Yet it was only ten years ago, on the re-opening day in 1946, that the BBC Television Service was announcing that television producers could now ‘cut’ from one camera to another without the laborious business of a slow ‘mix’. It was only ten years ago, on the same occasion, that the then Postmaster General looked forward to the day when history in the making would be seen by ‘more than a handful of the population’. The next day, 8 June 1946, the Victory Parade was televised. But who in those days could have forecast that television cameras would be present at a Coronation ceremony and that twenty million people would see the crowning of the Queen? Only the heavens have been seen by more people at any one time.

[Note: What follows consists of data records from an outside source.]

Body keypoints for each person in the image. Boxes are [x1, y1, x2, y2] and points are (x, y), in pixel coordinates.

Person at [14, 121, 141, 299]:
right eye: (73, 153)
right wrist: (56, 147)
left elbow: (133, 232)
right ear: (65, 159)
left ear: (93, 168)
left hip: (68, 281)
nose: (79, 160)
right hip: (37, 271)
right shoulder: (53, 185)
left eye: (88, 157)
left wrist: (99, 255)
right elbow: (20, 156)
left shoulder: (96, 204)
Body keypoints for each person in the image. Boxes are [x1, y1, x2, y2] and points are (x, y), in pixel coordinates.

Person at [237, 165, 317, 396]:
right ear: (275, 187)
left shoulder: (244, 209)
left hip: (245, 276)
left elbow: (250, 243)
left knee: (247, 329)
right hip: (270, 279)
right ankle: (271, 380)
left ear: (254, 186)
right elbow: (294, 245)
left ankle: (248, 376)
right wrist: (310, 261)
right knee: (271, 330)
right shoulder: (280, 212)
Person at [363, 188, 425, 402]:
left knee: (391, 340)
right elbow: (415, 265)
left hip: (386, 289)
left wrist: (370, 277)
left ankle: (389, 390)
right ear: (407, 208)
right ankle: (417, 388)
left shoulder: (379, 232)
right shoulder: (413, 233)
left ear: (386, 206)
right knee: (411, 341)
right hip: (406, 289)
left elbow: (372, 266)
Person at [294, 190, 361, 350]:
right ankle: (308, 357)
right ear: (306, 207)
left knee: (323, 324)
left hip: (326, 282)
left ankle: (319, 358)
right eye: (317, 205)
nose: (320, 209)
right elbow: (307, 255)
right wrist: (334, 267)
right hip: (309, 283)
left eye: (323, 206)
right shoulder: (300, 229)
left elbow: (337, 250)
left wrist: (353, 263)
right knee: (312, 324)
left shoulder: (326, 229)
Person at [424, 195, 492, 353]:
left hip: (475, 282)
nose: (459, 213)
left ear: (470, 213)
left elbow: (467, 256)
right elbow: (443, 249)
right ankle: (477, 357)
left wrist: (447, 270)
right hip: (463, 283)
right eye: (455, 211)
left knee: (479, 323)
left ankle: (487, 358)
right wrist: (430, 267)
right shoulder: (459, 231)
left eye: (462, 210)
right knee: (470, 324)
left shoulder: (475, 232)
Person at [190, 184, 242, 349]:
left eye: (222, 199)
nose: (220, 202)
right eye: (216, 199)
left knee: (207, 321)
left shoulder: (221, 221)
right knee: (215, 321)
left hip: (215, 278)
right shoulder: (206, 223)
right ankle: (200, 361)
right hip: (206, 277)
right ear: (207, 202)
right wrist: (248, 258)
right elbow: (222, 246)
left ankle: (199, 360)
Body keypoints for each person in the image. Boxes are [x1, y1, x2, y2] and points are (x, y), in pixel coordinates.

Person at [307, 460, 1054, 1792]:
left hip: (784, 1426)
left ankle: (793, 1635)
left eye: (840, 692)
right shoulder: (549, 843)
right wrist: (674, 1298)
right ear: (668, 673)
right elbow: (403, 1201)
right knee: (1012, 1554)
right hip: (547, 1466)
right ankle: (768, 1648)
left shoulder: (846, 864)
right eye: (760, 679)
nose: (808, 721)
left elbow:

Anybody who comes of age in 1957 has always lived in the television era. But to the men of BBC Television it has seemed a short road. They can recall without taxing the memory their dreams of television from the air, from ships at sea, and of television spanning continents. The dreams were father to the fact. Looking back from 1956 there is little that BBC Television has not done. In the years between, the picture has improved, the hours have increased, and the technical marvels have come one after the other. As with the Coronation, who in those earlier days would have thought of a camera unit or a commentator operating without the hindrance of cables? Yet the self-contained Roving Eye and the lapel microphone were invented to bring greater freedom to production.
And though the visionaries saw the development of television to embrace all aspects of our national life, did they see it advance so quickly in so many fields? The viewer who used to see a play a week might well reflect that now he sees more than 150 a year, that in fact the BBC Television Service puts on more new plays than the West End theatres. The viewer to whom his television set was a diversion in earlier days might well reflect on the growth of its importance in bringing Prime Ministers, the leading figures of the arts, sciences, and the theatre, the sportsmen and the celebrities to the screen. Each viewer, depending on when he joined the vast army now looking in, will have his own memories of the ‘old days’. There is a legion of viewers who know nothing but the new days.
To both categories we offer this backward glance over the years of the television revolution. In these pictorial pages will be found a record of the past and a promise for the future. For the BBC Television Service never stands still. The march of its progress is not halted by its past achievements. It has its eye firmly fixed on the things to come.